Never pre-payor release funds on a project early
I’m surprised how much I’ve seen this situation come up- a client will pre-pay for some coding work, and never hear from the coder again. Another situation that I’ve seen happen frequently is that a coder will get 50% of a website or software application completed, get paid 50% of the project budget, and then will never complete the software application! This is simple- before you pay a freelancer, make sure that the project is 100% completed to your specifications. Don’t forget that documentation, either!

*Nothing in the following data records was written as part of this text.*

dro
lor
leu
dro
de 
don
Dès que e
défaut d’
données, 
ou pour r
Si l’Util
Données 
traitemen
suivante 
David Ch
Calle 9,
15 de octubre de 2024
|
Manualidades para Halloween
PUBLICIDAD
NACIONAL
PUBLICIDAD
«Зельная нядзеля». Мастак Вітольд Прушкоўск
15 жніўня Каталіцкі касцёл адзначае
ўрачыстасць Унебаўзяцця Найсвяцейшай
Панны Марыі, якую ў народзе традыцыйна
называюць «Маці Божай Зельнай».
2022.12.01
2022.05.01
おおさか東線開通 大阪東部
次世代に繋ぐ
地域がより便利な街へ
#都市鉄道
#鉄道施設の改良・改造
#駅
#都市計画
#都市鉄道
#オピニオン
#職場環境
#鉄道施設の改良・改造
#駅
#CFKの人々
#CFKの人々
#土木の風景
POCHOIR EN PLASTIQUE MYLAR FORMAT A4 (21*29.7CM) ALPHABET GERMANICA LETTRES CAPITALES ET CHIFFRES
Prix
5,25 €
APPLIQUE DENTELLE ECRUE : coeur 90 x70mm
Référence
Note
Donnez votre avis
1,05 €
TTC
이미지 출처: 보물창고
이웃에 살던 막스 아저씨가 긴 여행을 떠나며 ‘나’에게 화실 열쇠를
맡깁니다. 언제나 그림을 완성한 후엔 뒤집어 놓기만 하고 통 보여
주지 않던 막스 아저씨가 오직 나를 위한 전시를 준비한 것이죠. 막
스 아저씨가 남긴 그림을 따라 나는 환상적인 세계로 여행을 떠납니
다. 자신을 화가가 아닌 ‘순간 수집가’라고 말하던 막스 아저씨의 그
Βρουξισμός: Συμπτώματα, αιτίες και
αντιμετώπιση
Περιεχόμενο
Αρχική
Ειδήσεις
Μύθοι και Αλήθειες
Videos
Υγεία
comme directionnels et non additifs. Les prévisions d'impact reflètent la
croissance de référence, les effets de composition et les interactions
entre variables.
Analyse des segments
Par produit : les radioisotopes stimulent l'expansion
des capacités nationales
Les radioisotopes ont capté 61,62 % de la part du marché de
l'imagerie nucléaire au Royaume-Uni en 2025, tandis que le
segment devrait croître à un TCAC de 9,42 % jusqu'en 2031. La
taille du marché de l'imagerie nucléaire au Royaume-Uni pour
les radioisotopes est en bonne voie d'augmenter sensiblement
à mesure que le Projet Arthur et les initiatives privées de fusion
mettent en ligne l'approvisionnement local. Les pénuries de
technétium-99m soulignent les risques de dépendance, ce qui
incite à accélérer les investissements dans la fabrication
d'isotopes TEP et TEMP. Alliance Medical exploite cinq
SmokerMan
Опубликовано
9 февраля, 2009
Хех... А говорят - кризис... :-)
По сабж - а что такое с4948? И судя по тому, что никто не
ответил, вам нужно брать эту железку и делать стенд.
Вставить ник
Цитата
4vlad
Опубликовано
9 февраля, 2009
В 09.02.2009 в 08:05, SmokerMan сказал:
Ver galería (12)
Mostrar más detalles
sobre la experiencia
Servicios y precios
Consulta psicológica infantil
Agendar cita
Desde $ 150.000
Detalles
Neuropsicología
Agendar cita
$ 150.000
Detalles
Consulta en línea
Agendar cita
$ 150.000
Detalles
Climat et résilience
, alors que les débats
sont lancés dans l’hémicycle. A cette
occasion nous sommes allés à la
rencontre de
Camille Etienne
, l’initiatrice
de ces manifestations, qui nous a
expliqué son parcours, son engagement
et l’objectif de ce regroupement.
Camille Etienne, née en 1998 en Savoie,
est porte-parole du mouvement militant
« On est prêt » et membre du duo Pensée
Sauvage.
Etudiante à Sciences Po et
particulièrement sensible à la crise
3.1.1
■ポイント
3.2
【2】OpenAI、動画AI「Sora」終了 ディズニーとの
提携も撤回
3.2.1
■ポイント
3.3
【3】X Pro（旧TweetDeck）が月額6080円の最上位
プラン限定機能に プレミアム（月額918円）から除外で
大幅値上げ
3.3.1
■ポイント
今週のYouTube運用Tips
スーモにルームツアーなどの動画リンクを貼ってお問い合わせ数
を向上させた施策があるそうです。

Don’t rush a deadline, or deploy a software application too early
We’ve all been tempted to rush a deadline on a project. Let’s face it- sometimes projects get delayed for reasons outside of our control. Sometimes, we’d like to go ahead and deploy a software application or website early, and “fix the bugs later”. This causes two main issues- first that your clients and users will see these bugs (and then might go to your competition in disgust, or at the very least have a negative experience with that application), and secondly that “later” may not ever come. As you have other projects down the road, you may forget to fix the bugs or issues that were present in the first place! Simply put, it’s best for your image and brand name that you wait until applications or features are 100% ready before deployment. Your clients will thank you!
Don’t spend 90% of a software application’s
It’s surprising how many times I see beautiful user interfaces that don’t actually accomplish anything. Your users and clients won’t care if your graphics came from 1990, as long as the interface is intuitive, and serves a purpose. Concentrate on function over form, for the initial application. After you have developed core features (that are genuinely useful to your clients and users), then you can work on the user interface.
Never underestimate the potential for SEO
Most of us are aware of the amount of business and traffic that search engines can bring your website. What not necessarily everyone is aware of, is how much business you can gain from a well-organized SEO campaign. I would estimate that with my Linux consultant business, that I gain approximately 2-3 clients per month from SEO. This may not seem like much to some people, but bear in mind that most (if not all) of my clients are “repeat customers”. This is from my limited SEO work, which I would estimate at 1 hour/month invested. Not too bad, if you ask me. The best part about SEO is that it isn’t industry specific (with regard to results), and practically every industry can greatly benefit from a well-targeted SEO campaign.
I hope that these technology tips may have helped someone prevent a costly mistake, and that this blog post have been a valuable resource for any web entrepreneurs looking for some additional tips and guidance.